Conductive EMI (differential mode and common mode) can be well predicted thru simulation if the converter, EMI filter and EMI LISN circuits are built in right way. That will be helpful for EMI precautions.
09-08-2013 11:12 PM
I totally agree with Bill's comment about being able to predict EMI through simulation. Many people believe that EMC is a black art. All the biggest power electronics problems are at low frequency in my experience and the circuit behavior can be modelled with good accuracy. The key to getting a good model is good measurement of all the circuit parts and parasitics. A wide bandwidth network analyser is essential.
09-08-2013 11:13 PM
In order to evaluate the suggestions listed above, it would help to operate the power circuit in open loop mode (i.e. constant duty cycle) at rated power (or higher). Since the control loop is taken out of the equation, any circuit misbehavior can be definitely attributed to EMI. One can then optimally select gate drive resistors, R-C snubbers and diodes of the appropriate quality to meet the requisite EMI standards.
09-08-2013 11:13 PM
I can't say simulation no help in design or any technical study or any advance technology advancement, we need simulation. Is agreeable simulation shall help but it only valuable when come to you have the "sense" - what to "input" and know what to look at.
Not able to get re-presentable modelling of the component and get re-presentable switching mechanism, the result is just for references only !
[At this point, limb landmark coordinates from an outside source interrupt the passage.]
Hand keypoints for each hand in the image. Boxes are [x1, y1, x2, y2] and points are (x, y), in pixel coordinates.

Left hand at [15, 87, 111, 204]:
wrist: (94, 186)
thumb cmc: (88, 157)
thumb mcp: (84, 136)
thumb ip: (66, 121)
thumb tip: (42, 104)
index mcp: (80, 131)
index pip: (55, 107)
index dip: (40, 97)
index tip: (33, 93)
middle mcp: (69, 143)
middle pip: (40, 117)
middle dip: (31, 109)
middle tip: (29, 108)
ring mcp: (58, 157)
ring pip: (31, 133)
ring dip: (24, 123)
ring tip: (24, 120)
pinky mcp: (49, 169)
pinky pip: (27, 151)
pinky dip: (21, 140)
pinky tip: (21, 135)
A powerful simulation software that can merge layout, mechanical characteristic, electrical circuit simulation, and not to miss have an individual or a group of strong technical expertise that help to get the power train component modeled, miss one of it will cause Actual and Simulation has a "gap".
Please do not use correction here and there to say your simulation is very close to actual, in fact you have alter actual component characteristic or adding none re-presentable parameters, and try to match with actual, adjusting the correction probably can help to match for 1 condition but when condition change then try to match again, this should not be the way we use simulation.
Conducted EMI, Low frequency and some high frequency is roughly can be estimated, if know the switching waveform and knowing what critical parameter of critical component, without simulation probably almost know how sever the EMI will be, but not quantitatively. You can get some of the literature that talk about Fourier transformation, you will find it is useful for how to predict the noise.